▶ [AIM OF THE EXERCISE] Return a faithful copy of all the entries, omitting the images.

┌─ STUDY MATERIAL

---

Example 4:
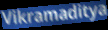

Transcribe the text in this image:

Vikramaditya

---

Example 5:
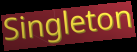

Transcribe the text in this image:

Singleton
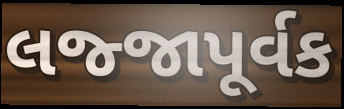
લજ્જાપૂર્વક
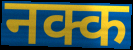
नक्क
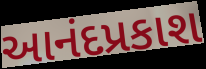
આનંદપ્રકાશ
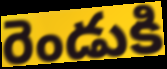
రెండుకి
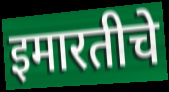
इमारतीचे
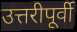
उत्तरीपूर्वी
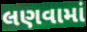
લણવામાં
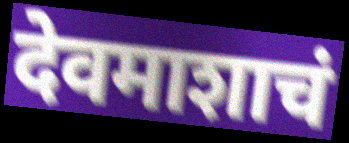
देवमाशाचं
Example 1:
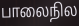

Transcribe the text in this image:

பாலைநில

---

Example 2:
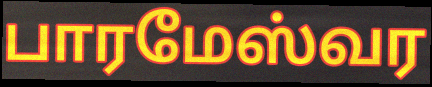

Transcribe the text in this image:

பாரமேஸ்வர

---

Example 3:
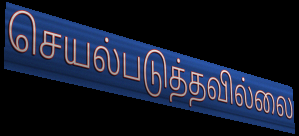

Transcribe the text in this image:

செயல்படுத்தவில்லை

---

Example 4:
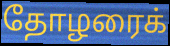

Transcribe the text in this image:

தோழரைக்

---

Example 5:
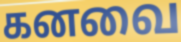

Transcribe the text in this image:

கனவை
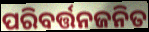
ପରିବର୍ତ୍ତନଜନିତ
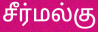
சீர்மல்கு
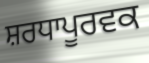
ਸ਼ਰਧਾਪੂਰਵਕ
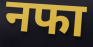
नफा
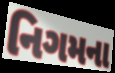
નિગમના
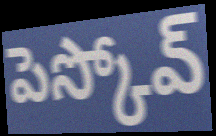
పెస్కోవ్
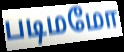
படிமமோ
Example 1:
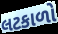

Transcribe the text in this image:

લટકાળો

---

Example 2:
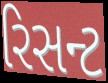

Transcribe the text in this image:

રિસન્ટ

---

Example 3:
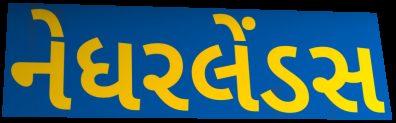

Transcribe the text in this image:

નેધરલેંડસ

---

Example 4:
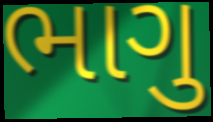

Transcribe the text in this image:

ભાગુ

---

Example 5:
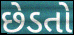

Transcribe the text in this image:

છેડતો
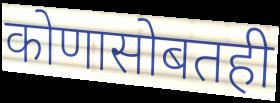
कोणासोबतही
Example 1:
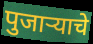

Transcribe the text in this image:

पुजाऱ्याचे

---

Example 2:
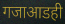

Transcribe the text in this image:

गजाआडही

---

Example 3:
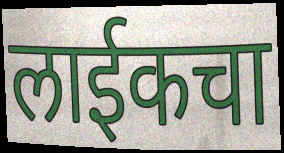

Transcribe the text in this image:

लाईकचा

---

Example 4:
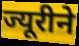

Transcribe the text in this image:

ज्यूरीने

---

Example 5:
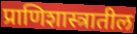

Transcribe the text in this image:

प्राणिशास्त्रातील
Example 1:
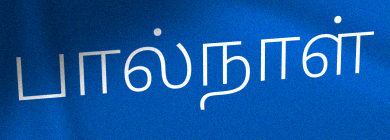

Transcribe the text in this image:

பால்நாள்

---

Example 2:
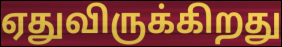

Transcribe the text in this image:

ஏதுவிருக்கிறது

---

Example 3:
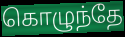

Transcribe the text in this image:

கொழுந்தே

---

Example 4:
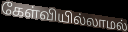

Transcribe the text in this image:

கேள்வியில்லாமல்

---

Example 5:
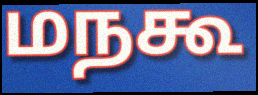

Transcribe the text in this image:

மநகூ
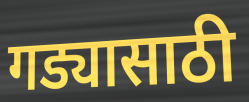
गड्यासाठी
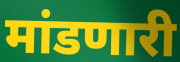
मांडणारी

└─

▶ [SOLUTION TO THIS PROBLEM]
---

Example 4:

Transcribe the text in this image:

Vikramaditya

---

Example 5:

Transcribe the text in this image:

Singleton
લજ્જાપૂર્વક
नक्क
આનંદપ્રકાશ
రెండుకి
इमारतीचे
उत्तरीपूर्वी
લણવામાં
देवमाशाचं
Example 1:

Transcribe the text in this image:

பாலைநில

---

Example 2:

Transcribe the text in this image:

பாரமேஸ்வர

---

Example 3:

Transcribe the text in this image:

செயல்படுத்தவில்லை

---

Example 4:

Transcribe the text in this image:

தோழரைக்

---

Example 5:

Transcribe the text in this image:

கனவை
ପରିବର୍ତ୍ତନଜନିତ
சீர்மல்கு
ਸ਼ਰਧਾਪੂਰਵਕ
नफा
નિગમના
పెస్కోవ్
படிமமோ
Example 1:

Transcribe the text in this image:

લટકાળો

---

Example 2:

Transcribe the text in this image:

રિસન્ટ

---

Example 3:

Transcribe the text in this image:

નેધરલેંડસ

---

Example 4:

Transcribe the text in this image:

ભાગુ

---

Example 5:

Transcribe the text in this image:

છેડતો
कोणासोबतही
Example 1:

Transcribe the text in this image:

पुजाऱ्याचे

---

Example 2:

Transcribe the text in this image:

गजाआडही

---

Example 3:

Transcribe the text in this image:

लाईकचा

---

Example 4:

Transcribe the text in this image:

ज्यूरीने

---

Example 5:

Transcribe the text in this image:

प्राणिशास्त्रातील
Example 1:

Transcribe the text in this image:

பால்நாள்

---

Example 2:

Transcribe the text in this image:

ஏதுவிருக்கிறது

---

Example 3:

Transcribe the text in this image:

கொழுந்தே

---

Example 4:

Transcribe the text in this image:

கேள்வியில்லாமல்

---

Example 5:

Transcribe the text in this image:

மநகூ
गड्यासाठी
मांडणारी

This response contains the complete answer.